Give back, word for word, the lines in the listing below from the one holding "none; stroke-linecap: round;" down to the one holding "#fff; stroke-width: 23", both ends included.

(Task inputs begins)

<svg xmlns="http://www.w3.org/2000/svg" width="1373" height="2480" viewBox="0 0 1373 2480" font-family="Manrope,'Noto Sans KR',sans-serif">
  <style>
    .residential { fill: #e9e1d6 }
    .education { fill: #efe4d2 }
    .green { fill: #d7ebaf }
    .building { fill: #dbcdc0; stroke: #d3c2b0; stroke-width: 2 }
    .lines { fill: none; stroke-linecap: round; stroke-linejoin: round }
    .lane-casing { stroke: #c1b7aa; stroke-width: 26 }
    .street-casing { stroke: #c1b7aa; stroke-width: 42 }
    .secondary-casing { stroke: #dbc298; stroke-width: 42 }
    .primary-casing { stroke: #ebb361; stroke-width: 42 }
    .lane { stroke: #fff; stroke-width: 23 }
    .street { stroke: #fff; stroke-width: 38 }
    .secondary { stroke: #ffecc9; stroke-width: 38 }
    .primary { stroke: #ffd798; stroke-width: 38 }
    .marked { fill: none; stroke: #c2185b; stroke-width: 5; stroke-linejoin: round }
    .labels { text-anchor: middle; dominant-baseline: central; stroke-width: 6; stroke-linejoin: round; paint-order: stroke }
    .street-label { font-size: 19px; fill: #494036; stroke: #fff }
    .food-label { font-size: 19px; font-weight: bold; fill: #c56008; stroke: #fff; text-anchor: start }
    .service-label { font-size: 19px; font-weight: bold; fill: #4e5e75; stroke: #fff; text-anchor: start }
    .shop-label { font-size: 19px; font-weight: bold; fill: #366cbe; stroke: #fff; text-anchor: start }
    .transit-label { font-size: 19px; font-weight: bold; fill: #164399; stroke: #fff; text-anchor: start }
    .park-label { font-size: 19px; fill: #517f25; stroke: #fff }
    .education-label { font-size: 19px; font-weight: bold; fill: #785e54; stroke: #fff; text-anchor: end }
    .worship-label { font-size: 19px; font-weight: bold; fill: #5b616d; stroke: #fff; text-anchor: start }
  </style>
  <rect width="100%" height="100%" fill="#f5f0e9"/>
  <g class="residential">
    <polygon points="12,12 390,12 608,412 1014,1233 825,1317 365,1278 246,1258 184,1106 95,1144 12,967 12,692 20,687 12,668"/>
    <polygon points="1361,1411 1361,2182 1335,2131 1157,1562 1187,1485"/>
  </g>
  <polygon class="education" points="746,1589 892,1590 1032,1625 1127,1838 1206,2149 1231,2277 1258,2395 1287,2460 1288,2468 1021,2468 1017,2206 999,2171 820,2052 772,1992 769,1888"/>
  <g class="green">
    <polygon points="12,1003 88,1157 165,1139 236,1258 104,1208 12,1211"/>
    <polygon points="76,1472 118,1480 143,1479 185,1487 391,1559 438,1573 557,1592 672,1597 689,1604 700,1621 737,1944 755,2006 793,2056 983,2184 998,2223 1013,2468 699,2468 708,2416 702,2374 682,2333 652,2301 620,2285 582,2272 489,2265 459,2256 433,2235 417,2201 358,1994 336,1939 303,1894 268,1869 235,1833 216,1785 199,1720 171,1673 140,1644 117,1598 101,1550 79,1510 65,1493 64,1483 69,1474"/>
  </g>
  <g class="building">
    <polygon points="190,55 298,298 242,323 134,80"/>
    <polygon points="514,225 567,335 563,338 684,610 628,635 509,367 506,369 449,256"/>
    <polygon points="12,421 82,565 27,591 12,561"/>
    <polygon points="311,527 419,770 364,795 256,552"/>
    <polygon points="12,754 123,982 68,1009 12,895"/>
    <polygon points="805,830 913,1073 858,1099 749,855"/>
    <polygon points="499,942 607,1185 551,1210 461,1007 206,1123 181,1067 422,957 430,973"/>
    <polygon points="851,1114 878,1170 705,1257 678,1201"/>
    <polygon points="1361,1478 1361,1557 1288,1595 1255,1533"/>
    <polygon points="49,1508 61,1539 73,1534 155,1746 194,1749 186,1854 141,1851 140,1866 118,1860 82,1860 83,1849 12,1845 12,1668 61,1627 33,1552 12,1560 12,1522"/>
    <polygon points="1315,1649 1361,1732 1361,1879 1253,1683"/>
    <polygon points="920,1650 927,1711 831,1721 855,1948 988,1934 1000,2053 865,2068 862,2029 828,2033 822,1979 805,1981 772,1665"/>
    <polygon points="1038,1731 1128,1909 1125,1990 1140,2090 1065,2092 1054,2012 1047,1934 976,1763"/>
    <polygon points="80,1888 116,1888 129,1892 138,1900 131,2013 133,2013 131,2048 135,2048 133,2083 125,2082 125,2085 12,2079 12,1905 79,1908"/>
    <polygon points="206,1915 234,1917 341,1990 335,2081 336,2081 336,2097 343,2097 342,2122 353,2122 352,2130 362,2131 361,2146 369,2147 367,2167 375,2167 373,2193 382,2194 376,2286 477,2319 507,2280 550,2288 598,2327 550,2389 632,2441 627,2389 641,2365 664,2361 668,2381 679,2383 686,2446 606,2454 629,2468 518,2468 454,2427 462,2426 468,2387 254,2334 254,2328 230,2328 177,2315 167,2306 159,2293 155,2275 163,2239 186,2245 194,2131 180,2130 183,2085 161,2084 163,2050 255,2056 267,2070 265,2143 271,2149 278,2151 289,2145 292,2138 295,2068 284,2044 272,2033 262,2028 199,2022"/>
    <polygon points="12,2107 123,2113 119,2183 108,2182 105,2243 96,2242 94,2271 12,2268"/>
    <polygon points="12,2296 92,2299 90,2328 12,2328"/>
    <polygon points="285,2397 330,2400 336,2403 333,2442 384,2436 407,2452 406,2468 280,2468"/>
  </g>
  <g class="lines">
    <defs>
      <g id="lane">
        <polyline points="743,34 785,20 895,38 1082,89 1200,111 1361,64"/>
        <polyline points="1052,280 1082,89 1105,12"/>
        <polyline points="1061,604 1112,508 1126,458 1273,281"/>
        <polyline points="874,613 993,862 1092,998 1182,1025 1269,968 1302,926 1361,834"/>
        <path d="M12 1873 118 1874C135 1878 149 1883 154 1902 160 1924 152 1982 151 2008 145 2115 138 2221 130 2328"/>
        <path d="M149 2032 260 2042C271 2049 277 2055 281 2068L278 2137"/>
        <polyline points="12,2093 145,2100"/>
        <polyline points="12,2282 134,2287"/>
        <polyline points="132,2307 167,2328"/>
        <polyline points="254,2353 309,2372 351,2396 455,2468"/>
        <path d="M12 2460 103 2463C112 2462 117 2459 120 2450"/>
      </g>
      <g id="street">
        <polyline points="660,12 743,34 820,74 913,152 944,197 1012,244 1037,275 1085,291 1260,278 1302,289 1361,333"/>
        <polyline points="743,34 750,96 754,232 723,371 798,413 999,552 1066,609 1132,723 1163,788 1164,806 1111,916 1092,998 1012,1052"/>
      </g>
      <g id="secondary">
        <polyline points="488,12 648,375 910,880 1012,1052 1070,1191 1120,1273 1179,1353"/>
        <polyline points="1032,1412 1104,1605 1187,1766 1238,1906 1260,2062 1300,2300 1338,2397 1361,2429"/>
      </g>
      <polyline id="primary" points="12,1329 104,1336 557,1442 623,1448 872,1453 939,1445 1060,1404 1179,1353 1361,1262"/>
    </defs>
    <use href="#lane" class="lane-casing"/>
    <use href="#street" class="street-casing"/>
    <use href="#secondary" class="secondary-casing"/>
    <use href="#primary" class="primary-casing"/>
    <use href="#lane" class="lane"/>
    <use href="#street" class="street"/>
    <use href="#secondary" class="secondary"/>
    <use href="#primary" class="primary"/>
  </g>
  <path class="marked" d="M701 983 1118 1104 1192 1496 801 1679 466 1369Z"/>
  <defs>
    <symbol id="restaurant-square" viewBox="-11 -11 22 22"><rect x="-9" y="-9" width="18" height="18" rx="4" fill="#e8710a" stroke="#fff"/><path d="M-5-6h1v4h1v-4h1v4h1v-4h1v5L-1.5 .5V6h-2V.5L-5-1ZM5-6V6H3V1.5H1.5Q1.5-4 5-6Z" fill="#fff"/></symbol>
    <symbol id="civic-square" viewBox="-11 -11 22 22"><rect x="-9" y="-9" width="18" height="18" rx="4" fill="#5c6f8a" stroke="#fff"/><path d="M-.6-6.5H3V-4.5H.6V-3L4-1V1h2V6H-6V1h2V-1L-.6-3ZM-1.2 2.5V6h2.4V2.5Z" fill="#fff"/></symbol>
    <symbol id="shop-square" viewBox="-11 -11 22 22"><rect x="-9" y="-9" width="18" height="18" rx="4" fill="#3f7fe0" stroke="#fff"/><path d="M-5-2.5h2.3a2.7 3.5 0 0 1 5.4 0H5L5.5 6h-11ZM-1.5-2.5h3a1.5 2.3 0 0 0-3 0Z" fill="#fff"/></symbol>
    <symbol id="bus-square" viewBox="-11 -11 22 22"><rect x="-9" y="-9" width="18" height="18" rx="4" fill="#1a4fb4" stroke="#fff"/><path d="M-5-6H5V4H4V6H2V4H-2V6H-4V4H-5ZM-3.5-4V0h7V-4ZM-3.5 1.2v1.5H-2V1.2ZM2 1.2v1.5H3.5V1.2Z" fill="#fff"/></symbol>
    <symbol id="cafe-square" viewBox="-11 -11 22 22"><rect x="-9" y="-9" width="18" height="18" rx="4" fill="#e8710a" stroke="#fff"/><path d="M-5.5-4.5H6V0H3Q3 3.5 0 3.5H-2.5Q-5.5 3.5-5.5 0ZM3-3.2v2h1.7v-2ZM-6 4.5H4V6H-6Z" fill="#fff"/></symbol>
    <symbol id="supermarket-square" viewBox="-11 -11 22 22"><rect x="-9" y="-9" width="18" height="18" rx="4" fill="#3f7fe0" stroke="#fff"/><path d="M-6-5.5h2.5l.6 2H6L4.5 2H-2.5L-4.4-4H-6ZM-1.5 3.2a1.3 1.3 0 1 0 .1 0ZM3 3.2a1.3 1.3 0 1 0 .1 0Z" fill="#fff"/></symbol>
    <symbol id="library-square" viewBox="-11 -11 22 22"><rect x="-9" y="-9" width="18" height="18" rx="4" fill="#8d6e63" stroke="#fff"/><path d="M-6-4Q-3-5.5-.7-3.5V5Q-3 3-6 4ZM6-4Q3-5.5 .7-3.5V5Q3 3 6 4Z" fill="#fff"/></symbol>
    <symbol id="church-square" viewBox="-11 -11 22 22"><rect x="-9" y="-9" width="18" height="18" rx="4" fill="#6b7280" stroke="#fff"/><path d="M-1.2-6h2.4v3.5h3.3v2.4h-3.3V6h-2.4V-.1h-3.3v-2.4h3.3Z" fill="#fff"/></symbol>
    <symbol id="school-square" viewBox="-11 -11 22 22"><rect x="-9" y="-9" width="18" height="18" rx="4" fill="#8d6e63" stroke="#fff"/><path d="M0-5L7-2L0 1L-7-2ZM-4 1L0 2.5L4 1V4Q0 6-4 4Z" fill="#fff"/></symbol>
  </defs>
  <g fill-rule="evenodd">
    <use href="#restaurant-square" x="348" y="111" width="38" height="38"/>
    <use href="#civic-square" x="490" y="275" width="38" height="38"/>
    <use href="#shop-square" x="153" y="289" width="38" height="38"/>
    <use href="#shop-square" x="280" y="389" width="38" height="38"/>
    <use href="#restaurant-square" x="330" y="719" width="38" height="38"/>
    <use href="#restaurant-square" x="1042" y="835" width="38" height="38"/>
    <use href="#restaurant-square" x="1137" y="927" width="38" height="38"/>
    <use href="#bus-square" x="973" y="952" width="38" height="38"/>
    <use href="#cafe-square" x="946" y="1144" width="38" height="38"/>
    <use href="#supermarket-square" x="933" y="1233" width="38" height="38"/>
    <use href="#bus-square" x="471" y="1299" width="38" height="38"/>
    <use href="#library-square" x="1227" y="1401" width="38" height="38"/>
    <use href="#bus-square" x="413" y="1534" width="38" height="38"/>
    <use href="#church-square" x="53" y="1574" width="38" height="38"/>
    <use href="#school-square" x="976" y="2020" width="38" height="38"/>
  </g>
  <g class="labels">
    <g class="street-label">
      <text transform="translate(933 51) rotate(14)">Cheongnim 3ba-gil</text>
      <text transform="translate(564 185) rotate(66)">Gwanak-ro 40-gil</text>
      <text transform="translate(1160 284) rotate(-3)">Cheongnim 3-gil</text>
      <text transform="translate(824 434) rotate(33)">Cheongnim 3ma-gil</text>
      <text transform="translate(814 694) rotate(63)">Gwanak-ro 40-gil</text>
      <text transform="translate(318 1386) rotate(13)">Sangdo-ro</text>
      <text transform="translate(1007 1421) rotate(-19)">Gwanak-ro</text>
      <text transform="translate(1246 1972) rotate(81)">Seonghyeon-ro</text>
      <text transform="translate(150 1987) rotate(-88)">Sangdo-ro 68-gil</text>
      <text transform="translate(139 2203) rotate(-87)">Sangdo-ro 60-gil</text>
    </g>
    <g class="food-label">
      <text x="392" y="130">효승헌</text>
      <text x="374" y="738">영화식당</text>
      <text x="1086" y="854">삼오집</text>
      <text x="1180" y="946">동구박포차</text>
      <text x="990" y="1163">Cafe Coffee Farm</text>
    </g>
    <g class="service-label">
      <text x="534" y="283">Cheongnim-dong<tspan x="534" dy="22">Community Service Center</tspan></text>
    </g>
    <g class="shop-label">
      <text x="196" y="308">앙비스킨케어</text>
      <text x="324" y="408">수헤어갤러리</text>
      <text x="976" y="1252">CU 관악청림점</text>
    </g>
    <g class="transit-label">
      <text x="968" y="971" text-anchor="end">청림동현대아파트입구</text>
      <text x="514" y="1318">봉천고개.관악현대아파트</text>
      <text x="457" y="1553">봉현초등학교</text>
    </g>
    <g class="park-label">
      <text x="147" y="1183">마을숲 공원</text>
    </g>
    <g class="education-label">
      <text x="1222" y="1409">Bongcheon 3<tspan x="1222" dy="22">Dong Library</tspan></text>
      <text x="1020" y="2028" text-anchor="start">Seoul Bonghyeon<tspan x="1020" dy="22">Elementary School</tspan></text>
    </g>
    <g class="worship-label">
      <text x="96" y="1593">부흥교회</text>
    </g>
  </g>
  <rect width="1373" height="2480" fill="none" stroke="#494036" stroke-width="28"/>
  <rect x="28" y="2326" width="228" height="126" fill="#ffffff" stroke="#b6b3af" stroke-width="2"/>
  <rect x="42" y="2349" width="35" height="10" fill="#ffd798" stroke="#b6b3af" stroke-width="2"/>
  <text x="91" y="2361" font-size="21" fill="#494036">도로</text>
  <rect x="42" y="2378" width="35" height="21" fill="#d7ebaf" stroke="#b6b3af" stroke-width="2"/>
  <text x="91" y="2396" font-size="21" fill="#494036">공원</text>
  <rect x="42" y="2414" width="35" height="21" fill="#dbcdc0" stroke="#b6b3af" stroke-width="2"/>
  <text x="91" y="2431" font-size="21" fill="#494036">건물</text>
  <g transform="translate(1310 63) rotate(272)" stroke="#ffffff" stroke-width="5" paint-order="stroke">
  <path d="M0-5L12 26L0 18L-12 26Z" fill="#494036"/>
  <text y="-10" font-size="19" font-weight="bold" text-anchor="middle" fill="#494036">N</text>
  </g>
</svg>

(Task inputs ends)

▶ **Answer box**:
    .lines { fill: none; stroke-linecap: round; stroke-linejoin: round }
    .lane-casing { stroke: #c1b7aa; stroke-width: 26 }
    .street-casing { stroke: #c1b7aa; stroke-width: 42 }
    .secondary-casing { stroke: #dbc298; stroke-width: 42 }
    .primary-casing { stroke: #ebb361; stroke-width: 42 }
    .lane { stroke: #fff; stroke-width: 23 }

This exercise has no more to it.